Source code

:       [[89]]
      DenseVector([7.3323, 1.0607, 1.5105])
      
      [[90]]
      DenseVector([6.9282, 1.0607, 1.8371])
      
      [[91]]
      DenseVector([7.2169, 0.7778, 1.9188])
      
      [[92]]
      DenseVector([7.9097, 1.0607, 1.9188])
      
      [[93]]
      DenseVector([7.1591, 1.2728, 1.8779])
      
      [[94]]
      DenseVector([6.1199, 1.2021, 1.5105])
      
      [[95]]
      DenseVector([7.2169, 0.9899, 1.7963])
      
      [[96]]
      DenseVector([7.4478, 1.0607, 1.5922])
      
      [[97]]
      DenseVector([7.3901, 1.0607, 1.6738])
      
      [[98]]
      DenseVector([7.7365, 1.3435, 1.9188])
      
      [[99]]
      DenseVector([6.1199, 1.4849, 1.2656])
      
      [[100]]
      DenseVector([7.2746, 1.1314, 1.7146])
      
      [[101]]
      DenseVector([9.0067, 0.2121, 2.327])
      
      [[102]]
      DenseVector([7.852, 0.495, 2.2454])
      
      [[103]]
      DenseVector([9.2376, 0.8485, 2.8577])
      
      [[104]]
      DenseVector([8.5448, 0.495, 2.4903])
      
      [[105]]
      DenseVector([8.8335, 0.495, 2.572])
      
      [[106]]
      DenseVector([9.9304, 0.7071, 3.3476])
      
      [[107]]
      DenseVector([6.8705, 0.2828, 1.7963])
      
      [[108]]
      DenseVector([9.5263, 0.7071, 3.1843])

== Instruction ==
Could you reproduce every one of the rows above, character for character, without changing anything?

== Output of the task ==
Source code

:       [[89]]
      DenseVector([7.3323, 1.0607, 1.5105])
      
      [[90]]
      DenseVector([6.9282, 1.0607, 1.8371])
      
      [[91]]
      DenseVector([7.2169, 0.7778, 1.9188])
      
      [[92]]
      DenseVector([7.9097, 1.0607, 1.9188])
      
      [[93]]
      DenseVector([7.1591, 1.2728, 1.8779])
      
      [[94]]
      DenseVector([6.1199, 1.2021, 1.5105])
      
      [[95]]
      DenseVector([7.2169, 0.9899, 1.7963])
      
      [[96]]
      DenseVector([7.4478, 1.0607, 1.5922])
      
      [[97]]
      DenseVector([7.3901, 1.0607, 1.6738])
      
      [[98]]
      DenseVector([7.7365, 1.3435, 1.9188])
      
      [[99]]
      DenseVector([6.1199, 1.4849, 1.2656])
      
      [[100]]
      DenseVector([7.2746, 1.1314, 1.7146])
      
      [[101]]
      DenseVector([9.0067, 0.2121, 2.327])
      
      [[102]]
      DenseVector([7.852, 0.495, 2.2454])
      
      [[103]]
      DenseVector([9.2376, 0.8485, 2.8577])
      
      [[104]]
      DenseVector([8.5448, 0.495, 2.4903])
      
      [[105]]
      DenseVector([8.8335, 0.495, 2.572])
      
      [[106]]
      DenseVector([9.9304, 0.7071, 3.3476])
      
      [[107]]
      DenseVector([6.8705, 0.2828, 1.7963])
      
      [[108]]
      DenseVector([9.5263, 0.7071, 3.1843])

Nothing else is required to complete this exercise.